Fecho os olhos tentando controlar todas as emoções que estão transitando dele para mim. Eu nunca vou esquecer da sua primeira transformação. Os olhos verdes sendo substituídos pelos vermelhos, as presas e as garras crescendo. O ódio, tinha tanto ódio em seus olhos. Foram questões de minutos para um garoto de 9 anos matar dois lycans com as próprias garras.

— Depois daquele dia jurei para eu mesmo, que sempre iria te proteger. — balanço a cabeça concordando com suas palavras, Ray levanta seus olhos aos meus e me assusto ao ver aqueles tons de verde e não os vermelhos de sempre.

— S- seus olhos... verdes. — um sorriso ladino surge em seus lábios enquanto concorda com a cabeça.

— Você prestou bastante atenção nas nossas aulas?
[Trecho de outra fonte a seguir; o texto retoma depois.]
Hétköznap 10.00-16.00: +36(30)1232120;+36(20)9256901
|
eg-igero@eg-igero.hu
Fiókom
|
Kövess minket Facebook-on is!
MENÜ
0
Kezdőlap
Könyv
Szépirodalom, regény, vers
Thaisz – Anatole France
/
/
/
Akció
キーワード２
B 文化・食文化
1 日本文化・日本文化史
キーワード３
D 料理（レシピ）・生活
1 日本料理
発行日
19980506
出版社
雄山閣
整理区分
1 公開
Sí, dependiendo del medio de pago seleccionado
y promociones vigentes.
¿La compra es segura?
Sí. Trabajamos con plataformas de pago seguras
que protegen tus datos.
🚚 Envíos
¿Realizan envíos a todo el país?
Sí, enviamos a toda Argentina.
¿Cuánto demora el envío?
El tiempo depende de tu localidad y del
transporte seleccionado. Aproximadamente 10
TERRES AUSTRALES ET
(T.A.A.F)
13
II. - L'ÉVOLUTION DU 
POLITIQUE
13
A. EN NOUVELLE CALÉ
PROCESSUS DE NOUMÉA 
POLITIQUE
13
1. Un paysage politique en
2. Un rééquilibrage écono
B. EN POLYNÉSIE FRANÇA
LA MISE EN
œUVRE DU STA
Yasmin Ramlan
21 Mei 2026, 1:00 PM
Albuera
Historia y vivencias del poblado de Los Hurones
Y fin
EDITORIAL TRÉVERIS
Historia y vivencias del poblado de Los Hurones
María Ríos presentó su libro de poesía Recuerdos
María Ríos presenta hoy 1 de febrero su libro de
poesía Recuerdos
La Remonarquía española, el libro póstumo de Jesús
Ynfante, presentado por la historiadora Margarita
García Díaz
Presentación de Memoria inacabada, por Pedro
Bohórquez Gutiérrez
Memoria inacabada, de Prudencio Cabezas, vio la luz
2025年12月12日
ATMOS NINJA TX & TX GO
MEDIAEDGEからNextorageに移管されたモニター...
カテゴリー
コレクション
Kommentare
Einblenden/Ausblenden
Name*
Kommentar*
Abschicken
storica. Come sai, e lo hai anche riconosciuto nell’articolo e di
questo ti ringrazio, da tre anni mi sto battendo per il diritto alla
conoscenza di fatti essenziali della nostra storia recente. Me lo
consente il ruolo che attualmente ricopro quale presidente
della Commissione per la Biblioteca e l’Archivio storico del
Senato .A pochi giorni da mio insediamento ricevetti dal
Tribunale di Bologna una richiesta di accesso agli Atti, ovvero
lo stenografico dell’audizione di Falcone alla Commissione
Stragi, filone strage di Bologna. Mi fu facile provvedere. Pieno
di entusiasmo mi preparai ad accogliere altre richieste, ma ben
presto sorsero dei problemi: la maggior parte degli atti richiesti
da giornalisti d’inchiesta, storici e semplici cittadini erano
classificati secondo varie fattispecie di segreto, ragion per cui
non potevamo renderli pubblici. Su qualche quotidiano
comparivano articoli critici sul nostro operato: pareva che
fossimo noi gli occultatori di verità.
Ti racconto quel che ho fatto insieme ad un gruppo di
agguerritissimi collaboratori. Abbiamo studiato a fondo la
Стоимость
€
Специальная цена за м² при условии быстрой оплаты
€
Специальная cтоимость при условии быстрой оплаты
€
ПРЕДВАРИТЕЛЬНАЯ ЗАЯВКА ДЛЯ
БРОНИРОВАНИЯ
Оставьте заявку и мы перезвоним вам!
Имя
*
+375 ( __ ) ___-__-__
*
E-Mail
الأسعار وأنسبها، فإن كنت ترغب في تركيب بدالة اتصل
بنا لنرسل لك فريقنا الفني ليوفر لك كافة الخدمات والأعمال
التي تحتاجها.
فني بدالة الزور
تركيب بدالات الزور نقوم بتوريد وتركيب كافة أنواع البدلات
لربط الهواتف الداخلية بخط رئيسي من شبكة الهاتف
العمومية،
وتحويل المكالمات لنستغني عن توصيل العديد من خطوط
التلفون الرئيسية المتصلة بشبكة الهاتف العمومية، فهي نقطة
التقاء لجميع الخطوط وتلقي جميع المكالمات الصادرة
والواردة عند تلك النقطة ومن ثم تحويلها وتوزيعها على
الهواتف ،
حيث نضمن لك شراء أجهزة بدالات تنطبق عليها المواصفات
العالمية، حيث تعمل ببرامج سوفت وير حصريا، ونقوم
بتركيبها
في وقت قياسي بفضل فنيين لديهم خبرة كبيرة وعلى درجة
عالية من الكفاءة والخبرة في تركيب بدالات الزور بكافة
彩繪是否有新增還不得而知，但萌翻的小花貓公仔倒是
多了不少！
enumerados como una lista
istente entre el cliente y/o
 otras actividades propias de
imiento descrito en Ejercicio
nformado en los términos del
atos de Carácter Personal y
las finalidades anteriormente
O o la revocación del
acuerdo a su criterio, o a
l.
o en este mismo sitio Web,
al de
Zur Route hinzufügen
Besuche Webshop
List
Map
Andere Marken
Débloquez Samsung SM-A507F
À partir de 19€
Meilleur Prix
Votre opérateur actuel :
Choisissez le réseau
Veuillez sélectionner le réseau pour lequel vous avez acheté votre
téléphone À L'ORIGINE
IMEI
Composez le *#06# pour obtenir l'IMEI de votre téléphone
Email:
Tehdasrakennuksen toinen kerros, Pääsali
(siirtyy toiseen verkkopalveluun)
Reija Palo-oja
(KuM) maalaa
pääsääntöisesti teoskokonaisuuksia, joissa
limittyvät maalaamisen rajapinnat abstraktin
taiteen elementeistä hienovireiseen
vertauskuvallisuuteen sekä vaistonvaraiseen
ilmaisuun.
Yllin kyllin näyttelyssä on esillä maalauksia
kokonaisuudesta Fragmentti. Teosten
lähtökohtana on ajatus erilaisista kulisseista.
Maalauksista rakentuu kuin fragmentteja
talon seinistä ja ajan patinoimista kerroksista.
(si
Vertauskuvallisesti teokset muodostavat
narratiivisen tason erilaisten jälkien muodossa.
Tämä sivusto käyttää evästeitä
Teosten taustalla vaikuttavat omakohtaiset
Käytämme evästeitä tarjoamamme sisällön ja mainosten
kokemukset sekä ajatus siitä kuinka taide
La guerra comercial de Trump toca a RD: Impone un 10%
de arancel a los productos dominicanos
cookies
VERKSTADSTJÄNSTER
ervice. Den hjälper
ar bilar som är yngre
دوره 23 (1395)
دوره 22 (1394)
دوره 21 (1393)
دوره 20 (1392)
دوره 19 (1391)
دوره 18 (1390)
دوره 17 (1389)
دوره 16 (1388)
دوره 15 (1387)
Sabe quando os olhos de um vampiro voltam ao tom anterior da primeira transformação?

Engulo em seco balançando a cabeça.

— Quando encontram a sua fraqueza... — Rayleigh sorri abertamente e caminha em minha direção deixando um beijo em minha testa. Quando se afasta seus olhos já voltaram ao habitual vermelho e ele aperta meu nariz.

Fraqueza estúpida, nunca mais tenha a brilhante a ideia de sair para o outro lado dos muros. A não ser é claro, que eu esteja junto. — seu sorriso se fecha e ele suspira profundamente antes de me abraçar. — Será possível que a fraqueza também seja a nossa maior força?

Sem conseguir dizer nada, passo meus braços em volta da sua cintura apertando forte.

— Não vá, não de novo. — sussurro contra seu peito. — Quem vai me perturbar com suas bobagens? Ou esconder meus livros favoritos só para me fazer procura-los por todo o castelo? Quem vai sempre deixar uma rosa no meu travesseiro quando eu estiver triste? E quem vai ser o meu gêmeo estúpido?

— Vai ficar tudo bem. — ouço seu murmuro, mas suas palavras não chegam ao meu coração. — Eu prometo!